▶ **Exercise objective**:
Keep every word the same. Repeat the records without their images.

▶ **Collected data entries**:
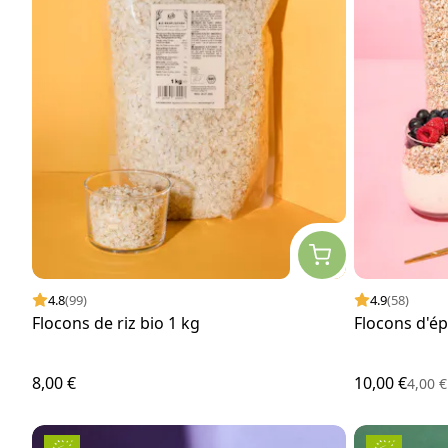
4.8
(99)
4.9
(58)
Flocons de riz bio 1 kg
Flocons d'ép
8,00 €
10,00 €
4,00 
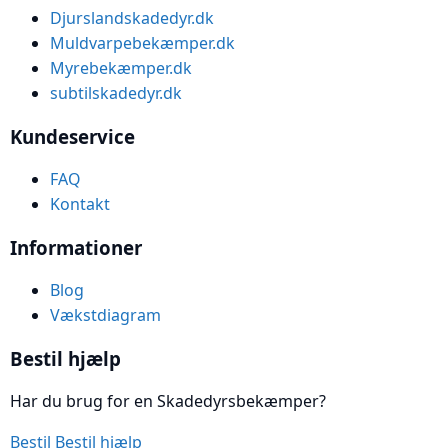
Djurslandskadedyr.dk
Muldvarpebekæmper.dk
Myrebekæmper.dk
subtilskadedyr.dk
Kundeservice
FAQ
Kontakt
Informationer
Blog
Vækstdiagram
Bestil hjælp
Har du brug for en Skadedyrsbekæmper?
Bestil
Bestil hjælp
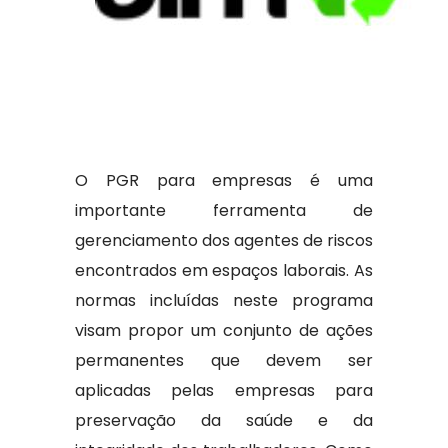
O PGR para empresas é uma
importante ferramenta de
gerenciamento dos agentes de riscos
encontrados em espaços laborais. As
normas incluídas neste programa
visam propor um conjunto de ações
permanentes que devem ser
aplicadas pelas empresas para
preservação da saúde e da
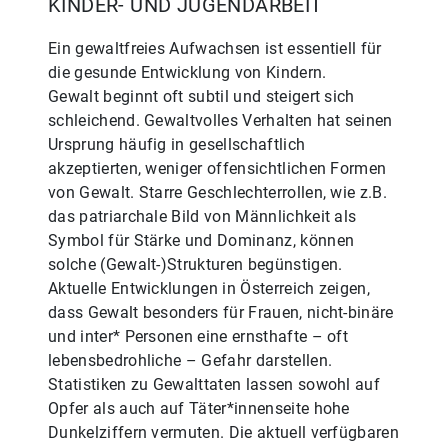
KINDER- UND JUGENDARBEIT
Ein gewaltfreies Aufwachsen ist essentiell für
die gesunde Entwicklung von Kindern.
Gewalt beginnt oft subtil und steigert sich
schleichend. Gewaltvolles Verhalten hat seinen
Ursprung häufig in gesellschaftlich
akzeptierten, weniger offensichtlichen Formen
von Gewalt. Starre Geschlechterrollen, wie z.B.
das patriarchale Bild von Männlichkeit als
Symbol für Stärke und Dominanz, können
solche (Gewalt-)Strukturen begünstigen.
Aktuelle Entwicklungen in Österreich zeigen,
dass Gewalt besonders für Frauen, nicht-binäre
und inter* Personen eine ernsthafte – oft
lebensbedrohliche – Gefahr darstellen.
Statistiken zu Gewalttaten lassen sowohl auf
Opfer als auch auf Täter*innenseite hohe
Dunkelziffern vermuten. Die aktuell verfügbaren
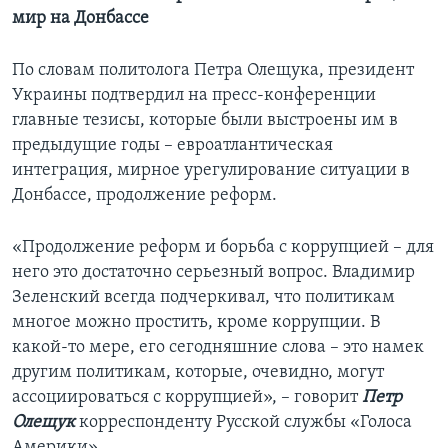
мир на Донбассе
По словам политолога Петра Олещука, президент
Украины подтвердил на пресс-конференции
главные тезисы, которые были выстроены им в
предыдущие годы – евроатлантическая
интеграция, мирное урегулирование ситуации в
Донбассе, продолжение реформ.
«Продолжение реформ и борьба с коррупцией – для
него это достаточно серьезный вопрос. Владимир
Зеленский всегда подчеркивал, что политикам
многое можно простить, кроме коррупции. В
какой-то мере, его сегодняшние слова – это намек
другим политикам, которые, очевидно, могут
ассоциироваться с коррупцией», – говорит
Петр
Олещук
корреспонденту Русской службы «Голоса
Америки».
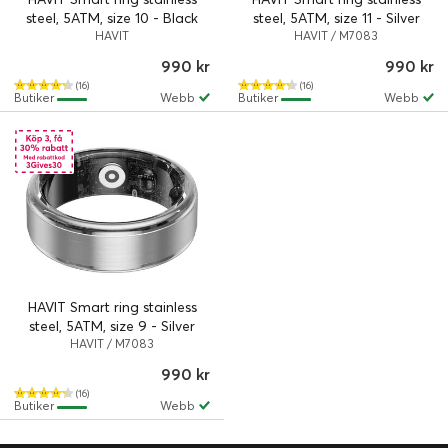
steel, 5ATM, size 10 - Black
steel, 5ATM, size 11 - Silver
HAVIT
HAVIT / M7083
990 kr
990 kr
(16)
(16)
Butiker
Webb
Butiker
Webb
HAVIT Smart ring stainless
steel, 5ATM, size 9 - Silver
HAVIT / M7083
990 kr
(16)
Butiker
Webb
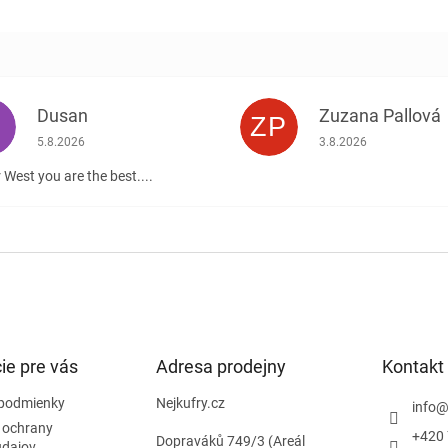
Dusan
Zuzana Pallová
ZP
.
Hodnotenie obchodu je 5 z 5 hviezdičiek.
Hodnotenie obchodu j
5.8.2026
3.8.2026
 West you are the best....
ie pre vás
Adresa prodejny
Kontakt
podmienky
Nejkufry.cz
info
 ochrany
+420 
Dopraváků 749/3 (Areál
údajov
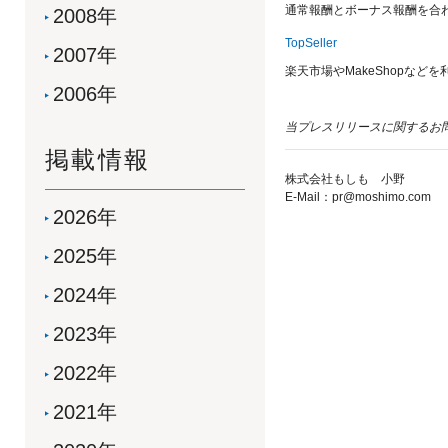
通常報酬とボーナス報酬を合
2008年
TopSeller
2007年
楽天市場やMakeShopな
2006年
当プレスリリースに関するお
掲載情報
株式会社もしも 小野
E-Mail：pr@moshimo.com
2026年
2025年
2024年
2023年
2022年
2021年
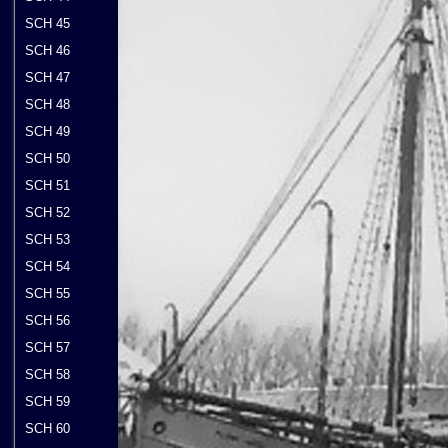
SCH 45
SCH 46
SCH 47
SCH 48
SCH 49
SCH 50
SCH 51
SCH 52
SCH 53
SCH 54
SCH 55
SCH 56
SCH 57
SCH 58
SCH 59
SCH 60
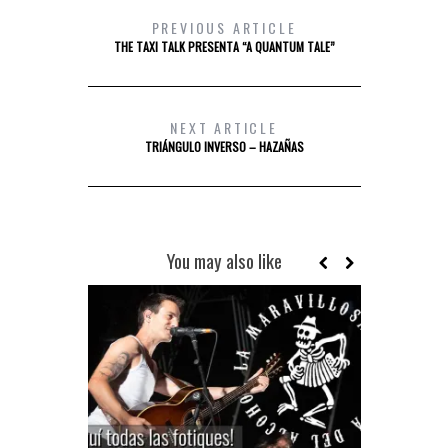
PREVIOUS ARTICLE
THE TAXI TALK PRESENTA “A QUANTUM TALE”
NEXT ARTICLE
TRIÁNGULO INVERSO – HAZAÑAS
You may also like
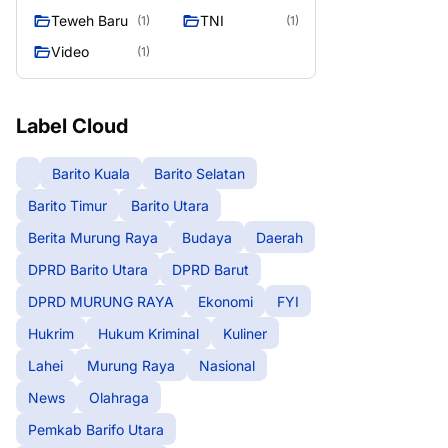
Teweh Baru
TNI
(1)
(1)
Video
(1)
Label Cloud
Barito Kuala
Barito Selatan
Barito Timur
Barito Utara
Berita Murung Raya
Budaya
Daerah
DPRD Barito Utara
DPRD Barut
DPRD MURUNG RAYA
Ekonomi
FYI
Hukrim
Hukum Kriminal
Kuliner
Lahei
Murung Raya
Nasional
News
Olahraga
Pemkab Barifo Utara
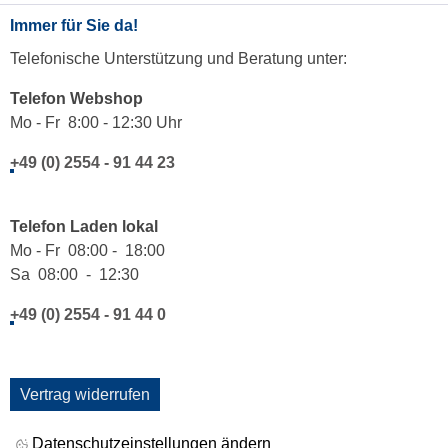
Immer für Sie da!
Telefonische Unterstützung und Beratung unter:
Telefon Webshop
Mo - Fr 8:00 - 12:30 Uhr
+49 (0) 2554 - 91 44 23
Telefon Laden lokal
Mo - Fr 08:00 - 18:00
Sa 08:00 - 12:30
+49 (0) 2554 - 91 44 0
Vertrag widerrufen
Datenschutzeinstellungen ändern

▶ **Solution below**:
4.8
(99)
4.9
(58)
Flocons de riz bio 1 kg
Flocons d'ép
8,00 €
10,00 €
4,00 
Djurslandskadedyr.dk
Muldvarpebekæmper.dk
Myrebekæmper.dk
subtilskadedyr.dk
Kundeservice
FAQ
Kontakt
Informationer
Blog
Vækstdiagram
Bestil hjælp
Har du brug for en Skadedyrsbekæmper?
Bestil
Bestil hjælp
O PGR para empresas é uma
importante ferramenta de
gerenciamento dos agentes de riscos
encontrados em espaços laborais. As
normas incluídas neste programa
visam propor um conjunto de ações
permanentes que devem ser
aplicadas pelas empresas para
preservação da saúde e da
KINDER- UND JUGENDARBEIT
Ein gewaltfreies Aufwachsen ist essentiell für
die gesunde Entwicklung von Kindern.
Gewalt beginnt oft subtil und steigert sich
schleichend. Gewaltvolles Verhalten hat seinen
Ursprung häufig in gesellschaftlich
akzeptierten, weniger offensichtlichen Formen
von Gewalt. Starre Geschlechterrollen, wie z.B.
das patriarchale Bild von Männlichkeit als
Symbol für Stärke und Dominanz, können
solche (Gewalt-)Strukturen begünstigen.
Aktuelle Entwicklungen in Österreich zeigen,
dass Gewalt besonders für Frauen, nicht-binäre
und inter* Personen eine ernsthafte – oft
lebensbedrohliche – Gefahr darstellen.
Statistiken zu Gewalttaten lassen sowohl auf
Opfer als auch auf Täter*innenseite hohe
Dunkelziffern vermuten. Die aktuell verfügbaren
мир на Донбассе
По словам политолога Петра Олещука, президент
Украины подтвердил на пресс-конференции
главные тезисы, которые были выстроены им в
предыдущие годы – евроатлантическая
интеграция, мирное урегулирование ситуации в
Донбассе, продолжение реформ.
«Продолжение реформ и борьба с коррупцией – для
него это достаточно серьезный вопрос. Владимир
Зеленский всегда подчеркивал, что политикам
многое можно простить, кроме коррупции. В
какой-то мере, его сегодняшние слова – это намек
другим политикам, которые, очевидно, могут
ассоциироваться с коррупцией», – говорит
Петр
Олещук
корреспонденту Русской службы «Голоса
Америки».
steel, 5ATM, size 10 - Black
steel, 5ATM, size 11 - Silver
HAVIT
HAVIT / M7083
990 kr
990 kr
(16)
(16)
Butiker
Webb
Butiker
Webb
HAVIT Smart ring stainless
steel, 5ATM, size 9 - Silver
HAVIT / M7083
990 kr
(16)
Butiker
Webb
Dusan
Zuzana Pallová
ZP
.
Hodnotenie obchodu je 5 z 5 hviezdičiek.
Hodnotenie obchodu j
5.8.2026
3.8.2026
 West you are the best....
ie pre vás
Adresa prodejny
Kontakt
podmienky
Nejkufry.cz
info
 ochrany
+420 
Dopraváků 749/3 (Areál
údajov
通常報酬とボーナス報酬を合
2008年
TopSeller
2007年
楽天市場やMakeShopな
2006年
当プレスリリースに関するお
掲載情報
株式会社もしも 小野
E-Mail：pr@moshimo.com
2026年
2025年
2024年
2023年
2022年
2021年
SCH 45
SCH 46
SCH 47
SCH 48
SCH 49
SCH 50
SCH 51
SCH 52
SCH 53
SCH 54
SCH 55
SCH 56
SCH 57
SCH 58
SCH 59
SCH 60
PREVIOUS ARTICLE
THE TAXI TALK PRESENTA “A QUANTUM TALE”
NEXT ARTICLE
TRIÁNGULO INVERSO – HAZAÑAS
You may also like
Teweh Baru
TNI
(1)
(1)
Video
(1)
Label Cloud
Barito Kuala
Barito Selatan
Barito Timur
Barito Utara
Berita Murung Raya
Budaya
Daerah
DPRD Barito Utara
DPRD Barut
DPRD MURUNG RAYA
Ekonomi
FYI
Hukrim
Hukum Kriminal
Kuliner
Lahei
Murung Raya
Nasional
News
Olahraga
Pemkab Barifo Utara
Immer für Sie da!
Telefonische Unterstützung und Beratung unter:
Telefon Webshop
Mo - Fr 8:00 - 12:30 Uhr
+49 (0) 2554 - 91 44 23
Telefon Laden lokal
Mo - Fr 08:00 - 18:00
Sa 08:00 - 12:30
+49 (0) 2554 - 91 44 0
Vertrag widerrufen
Datenschutzeinstellungen ändern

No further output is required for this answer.